== Segment start ==
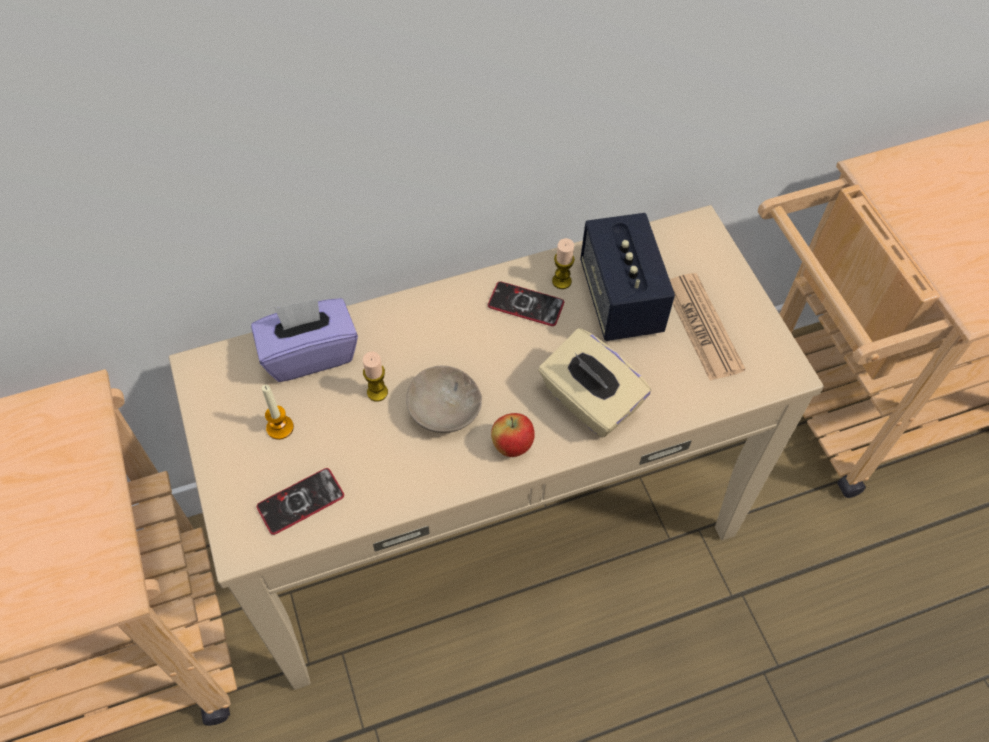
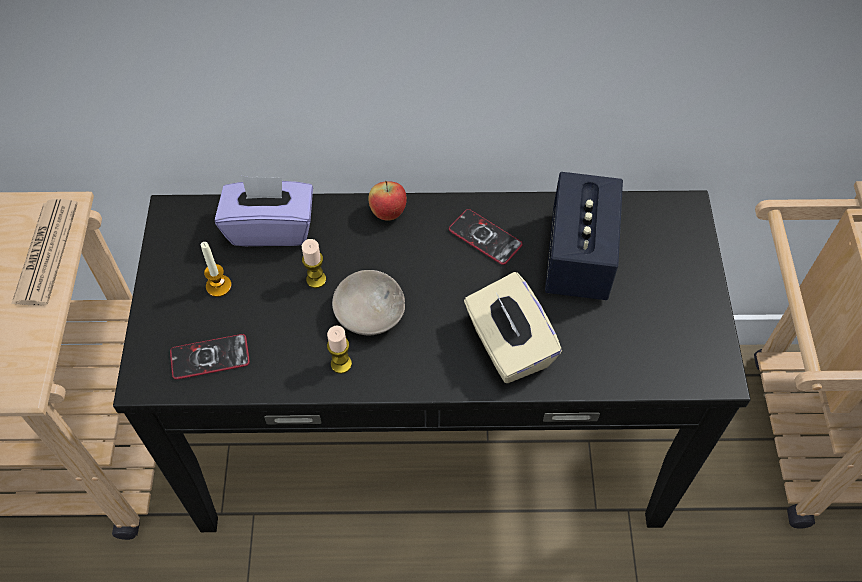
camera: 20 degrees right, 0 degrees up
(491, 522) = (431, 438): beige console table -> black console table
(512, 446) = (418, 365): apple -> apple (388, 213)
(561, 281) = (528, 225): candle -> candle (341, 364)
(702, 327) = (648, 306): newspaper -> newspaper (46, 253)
== Segment end ==
== Segment start ==
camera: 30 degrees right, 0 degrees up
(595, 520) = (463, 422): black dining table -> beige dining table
== Segment end ==
== Segment start ==
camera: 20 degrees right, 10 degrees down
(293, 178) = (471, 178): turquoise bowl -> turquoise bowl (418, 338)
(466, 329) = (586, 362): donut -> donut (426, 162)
== Segment end ==
Among the entries, find every line holding "right" and return it.

camera: 20 degrees right, 0 degrees up
camera: 30 degrees right, 0 degrees up
camera: 20 degrees right, 10 degrees down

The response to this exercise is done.